Thursday, December 22, 2011

Lines against the enivronment

I'll often dither over how I want to draw a character. If they are to be the central character most of all. I drew Gail for years to my satisfaction, each time significantly different, more or less iconic here more realistic there. Characters in longer stories need to be repeatable and imaginable as though their environment (however stylised) has a third dimension. As apects of The Monsoons grew more serious the related book The Coast verged on horror the first thing I wanted to steer clear of was self conscious irony. Cute bunnies and mice hacking each other up is Jim Woodring's territory for starters. Plus, as a stand against blaringly obvious irony in all kinds of popular art I settled on making the characters more or less realistic. I needed to keep them more or less flexible as well as they had a lot of acting to do in the later chapters.

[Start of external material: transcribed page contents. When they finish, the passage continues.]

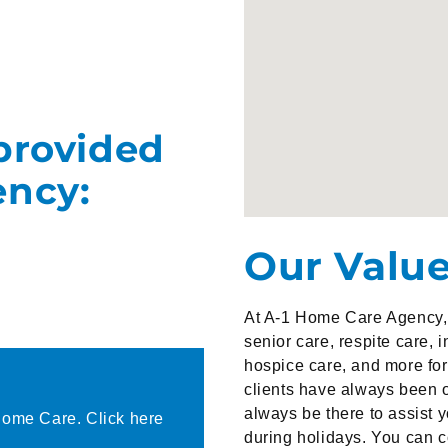
provided
ency:
Our Valu
At A-1 Home Care Agency, 
senior care, respite care, 
hospice care, and more for 
clients have always been o
always be there to assist 
Home Care. Click here
during holidays. You can 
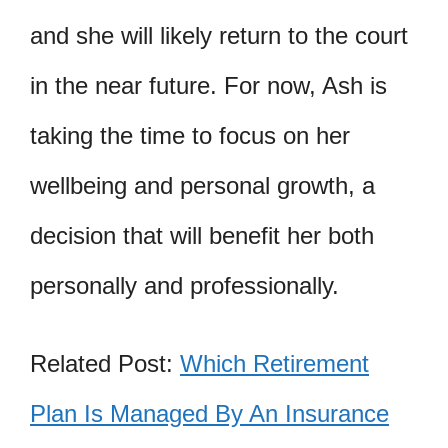
and she will likely return to the court
in the near future. For now, Ash is
taking the time to focus on her
wellbeing and personal growth, a
decision that will benefit her both
personally and professionally.
Related Post:
Which Retirement
Plan Is Managed By An Insurance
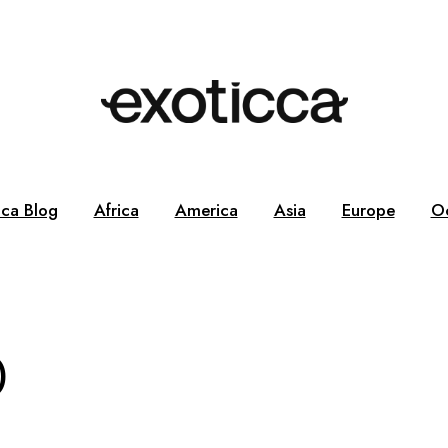
cca Blog
Africa
America
Asia
Europe
O
0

So, the more I drew Gail the more I wanted to draw something realistic but still cartoony enough. It got so I drew her differently each time and the result of all of them was a mass of incompatibility. Then I drew this:


Actually, what I drew was a pencil sketch. This is a tracing with pen and brush. It's the first sketch that gets everything right, mostly her character. She's listening to Marty ramble on about how their friends are grasping to false memories and she's about to give him a serve. At the same time she's watching her friends din past the beach in a speedboat. The noise is beating at her hangover. She's deciding if it would be cruel to  humiliate Marty, especially when he's right.

From that I got this sketch which is a flash forward to her one year on, facing something a lot nastier than she is above:


Oh, in case you're wondering why all these pictures are sketches rather than anything more finished it's because I want to keep this blog strictly about the process rather than the result. If I finish and publish we'll all have a hearty laugh of satisfaction at seeing the polished end.